When it comes to interpretation, "Context is king." What's the context of Revelation? It's nearing the year 100 AD. Roman persecution is beginning to break out against the Christians, and a number have already been executed. Domitian Caesar has all the power; Christians are in a hopeless situation (so it seems). So what's the message behind the imagery?

The tables have been turned! Rome has been annihilated at Armageddon (just as Babylon and Edom were destroyed in Isa 13 and 34). Jesus is reigning on the throne, not Caesar (and not just for 1000 years, but eternally)! Yet the emphasis here isn't on Christ's reign, but on that of the saints.

Satan, the power that animates Rome, is bound (v.2) in a sealed pit (v.3) pending his release for a time (v.7). Christ reigns with his followers, including the martyred saints (v.4). The Beast has received a mortal wound, although he refuses to back down, determined to use drag us down with him (12:7-12). Note that the "little while" of v.3 corresponds to the "short" time of 12:12; Satan is on the loose, and on the prowl.

Speaking of "beasts," our Swiss Mountain Dog Darcy (6000 hours old, and 1000+ oz.) is keeping an open mind on this subject. If the Millennium means food, she's for it. (As long as she can keep adding 1000g/week.)

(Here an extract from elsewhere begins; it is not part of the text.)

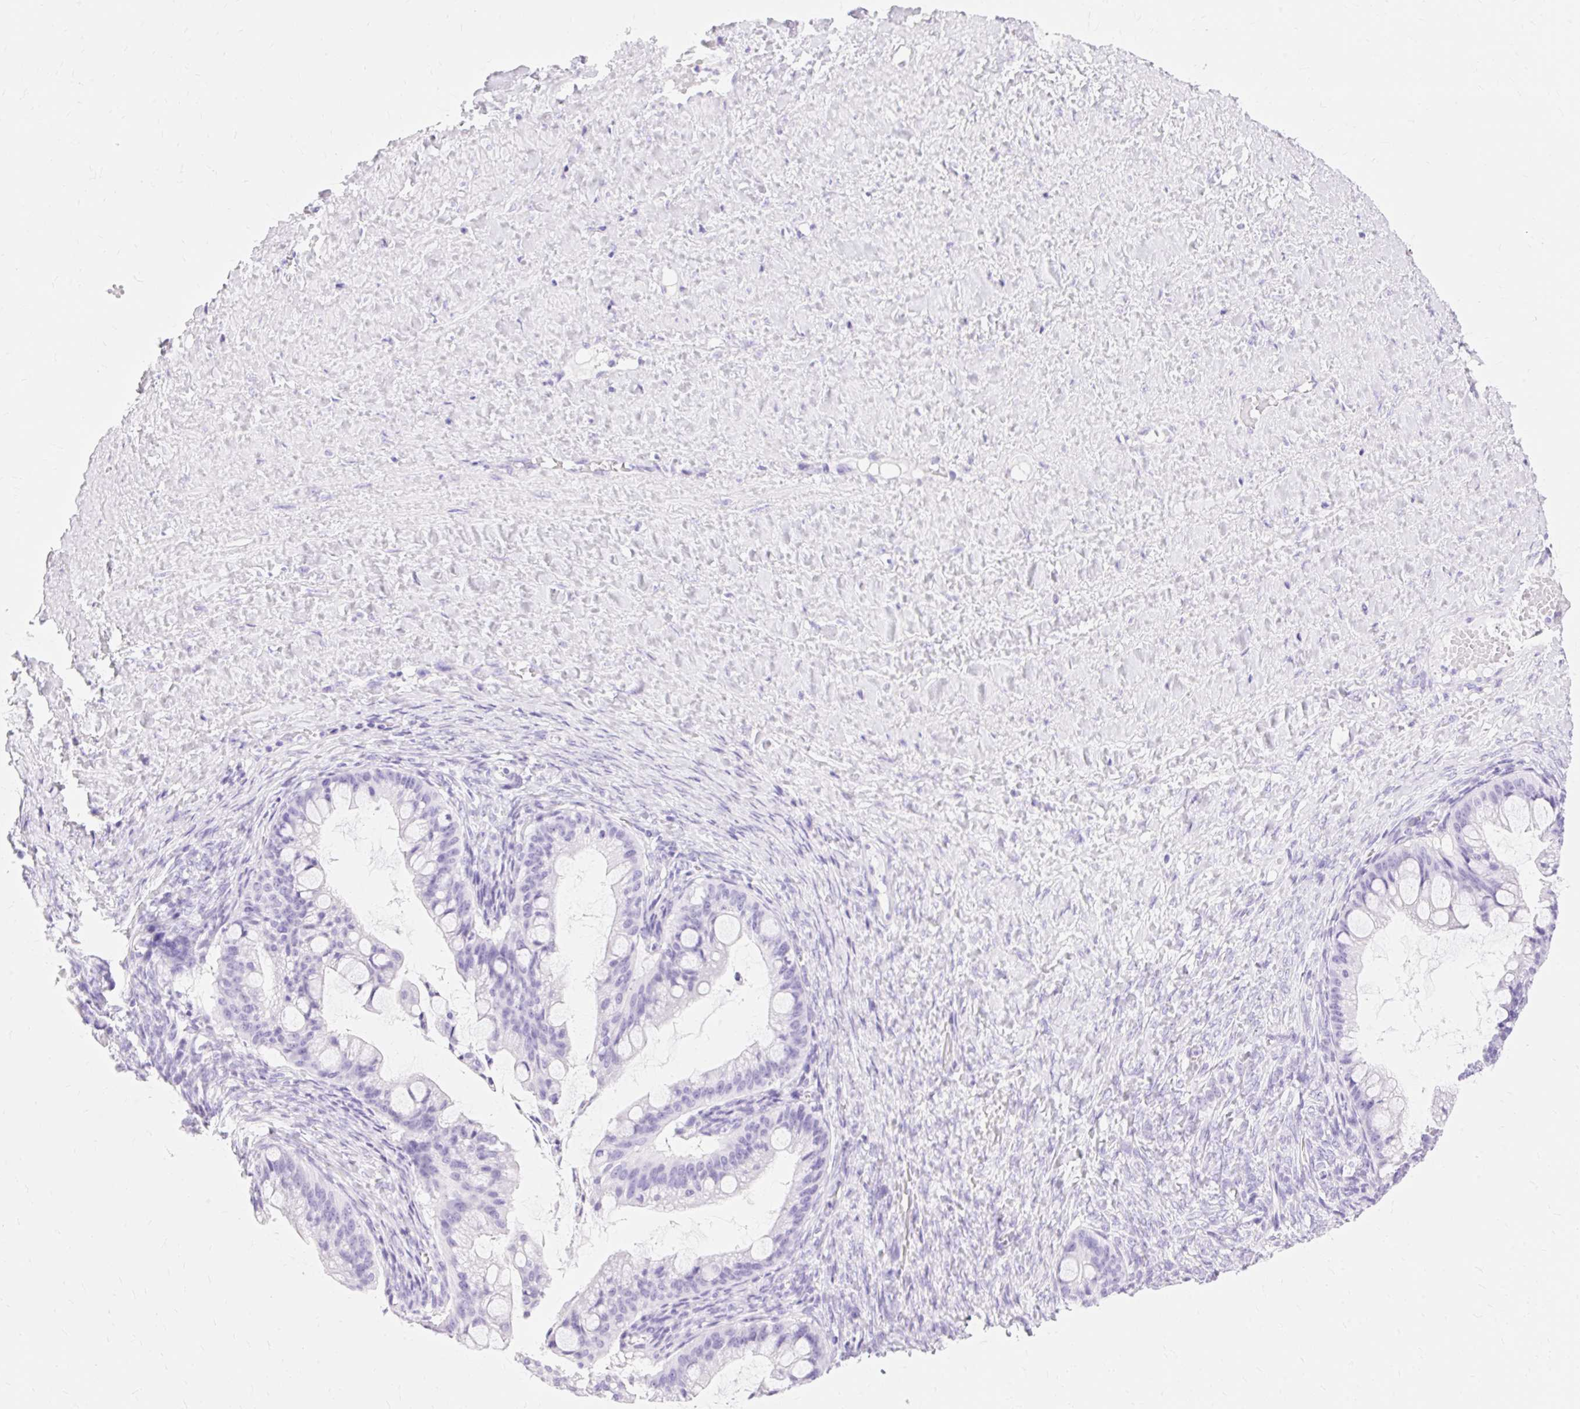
{"staining": {"intensity": "negative", "quantity": "none", "location": "none"}, "tissue": "ovarian cancer", "cell_type": "Tumor cells", "image_type": "cancer", "snomed": [{"axis": "morphology", "description": "Cystadenocarcinoma, mucinous, NOS"}, {"axis": "topography", "description": "Ovary"}], "caption": "The photomicrograph shows no significant staining in tumor cells of ovarian cancer (mucinous cystadenocarcinoma).", "gene": "MBP", "patient": {"sex": "female", "age": 73}}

The Millennium is simply a way to proclaim the victorious reign of Christ, including his ultimate victory over the evil one. Though the end has not yet come, yet we are victorious. Even so, we cannot afford to ignore Satan (he's still flapping around like a freshly caught fish in a boat). Yet there's no reason to give in to fear, as he has been defeated -- hurled into the abyss, ultimately to be destroyed the lake of fire.

So "the Millennium" isn't some future event; we experience the victory of the Lamb right now! We are a victorious kingdom (Rev 1:6; 1 Pet 2:9). Rev 20 isn't a prediction of "the Millennium," because it isn't a prediction of anything. The powerful imagery, as with the many numbers of Revelation, makes good sense if interpreted symbolically. For more, I recommend Jim McGuiggan's The Book of Revelation.


Next week we'll explore the number 12. In the meantime, thanks for prayers during my time in the land of the Hittites (OT), or Asia Minor, the land evangelized by the apostles (NT). Thank you or, in Turkish, Teşekkür ederiz.


Dr. Douglas A. Jacoby, M.T.S., D.Min.